Aku mengeleng sehingga Betty menepuk jidatnya ringan.
"Aulia, si pelakor zaman now!" jelas Betty.
"Huh?"
Betty menghela napas panjang.
"Kamu ini benar-benar kudet," ledek Betty.
Aku hanya memberikan cengiran.
"Jadi, lelaki itu adalah Fufu, anak Elektro. sedangkan si Aulia itu anak Ekonomi. Mereka adalah pasangan paling hits di kampus." jelas Betty.
"Kenapa begitu?" tanyaku mulai tertarik.
"Karena hubungan mereka dimulai dari sebuah perselingkuhan. Fufu sudah memiliki kekasih di kampus lain. Mereka sudah berpacaran selama hampir 6 tahun dan si Aulia, rubah betina itu merebut Fufu hanya dalam waktu 3 bulan. Parahnya, dia sudah tahu status Fufu dan masih nekat. Karena itulah dia disebut pelakor zaman now!" jawab Betty menjelaskan panjang-lebar.
Aku menaik-turunkan kepalaku.
"Oh, jadi sekarang si Fufu itu mulai menyesal karena telah memilih Aulia?" tanyaku mencoba menyimpulkan penjelasan dari Betty.
"Ya, kalau dilihat dari pertengkaran- pertengkaran mereka sepertinya begitu," jawab Betty ragu.
"Heh?
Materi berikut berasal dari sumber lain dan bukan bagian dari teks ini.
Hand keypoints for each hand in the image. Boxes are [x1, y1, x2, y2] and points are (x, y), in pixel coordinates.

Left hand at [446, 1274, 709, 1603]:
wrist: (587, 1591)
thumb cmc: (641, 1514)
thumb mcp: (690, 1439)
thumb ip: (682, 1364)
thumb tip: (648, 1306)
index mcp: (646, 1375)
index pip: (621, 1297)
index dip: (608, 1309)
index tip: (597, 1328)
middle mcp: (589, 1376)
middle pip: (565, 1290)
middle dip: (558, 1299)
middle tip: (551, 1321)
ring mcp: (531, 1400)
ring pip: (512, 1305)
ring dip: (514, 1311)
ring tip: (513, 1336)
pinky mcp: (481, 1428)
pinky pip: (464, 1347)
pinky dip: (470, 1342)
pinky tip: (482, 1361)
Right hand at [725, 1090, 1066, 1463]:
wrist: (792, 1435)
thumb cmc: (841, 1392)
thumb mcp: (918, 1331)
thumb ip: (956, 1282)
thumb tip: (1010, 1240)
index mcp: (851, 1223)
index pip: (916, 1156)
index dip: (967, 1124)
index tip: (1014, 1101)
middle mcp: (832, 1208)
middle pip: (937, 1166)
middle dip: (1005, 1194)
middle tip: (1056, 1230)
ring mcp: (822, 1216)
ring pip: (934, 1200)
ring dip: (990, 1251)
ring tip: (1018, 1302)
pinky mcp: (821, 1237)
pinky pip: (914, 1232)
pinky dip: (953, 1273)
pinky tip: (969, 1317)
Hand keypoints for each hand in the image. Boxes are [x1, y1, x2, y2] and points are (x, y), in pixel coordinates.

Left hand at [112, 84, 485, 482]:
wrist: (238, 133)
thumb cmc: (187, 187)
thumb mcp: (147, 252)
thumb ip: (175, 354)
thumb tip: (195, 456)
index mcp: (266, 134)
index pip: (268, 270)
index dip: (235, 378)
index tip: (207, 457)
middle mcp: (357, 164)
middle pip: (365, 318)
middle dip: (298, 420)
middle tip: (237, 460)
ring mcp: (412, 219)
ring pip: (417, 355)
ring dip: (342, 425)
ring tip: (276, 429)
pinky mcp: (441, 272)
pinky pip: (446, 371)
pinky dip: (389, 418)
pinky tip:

Jadi ini bukan pertengkaran mereka yang pertama?" tanyaku memastikan.
Betty mengangguk.
"Iya, bagaimanapun aku membenci hubungan semacam itu." kata Betty.
"Semacam itu?" tanyaku tidak mengerti.
"Iya, hubungan pacaran yang dimulai dari merebut milik orang lain," jawab Betty.
"Hm," ucapku berpura-pura belum mengerti.
"Hubungan yang dimulai dari permulaan yang salah seperti perselingkuhan hanya akan menghasilkan penyakit pada diri sendiri. Karena menyegarkan bangkai lebih susah daripada mengawetkan daging yang nyaris membusuk," kata Betty menambahkan.
"Ah, tapi aku peringatkan, jangan dekati lelaki seperti itu. Kamu ini cantik dan pasti akan aku kenalkan lelaki yang baik untukmu. Paham?" nasehat Betty.
"Iya, iya," sahutku agak malas.
"Jangan iya iya, awas kalau kamu terlibat cinta busuk begitu," ancam Betty.
"Tidak akan, tenang saja," janjiku.
"Good," kata Betty merasa lega.
Aku tersenyum kecil lalu meminum kembali kopi hitamku lalu melihat Betty. Dia juga melakukan hal yang sama denganku. Diam-diam aku memperhatikan lagi kedua orang yang tengah berdebat itu.
Ah, pasangan pengkhianat dan pelakor ya? Haruskah aku lenyapkan saja mereka? Aku yakin, daging busuknya akan menjadi campuran yang pas untuk kueku.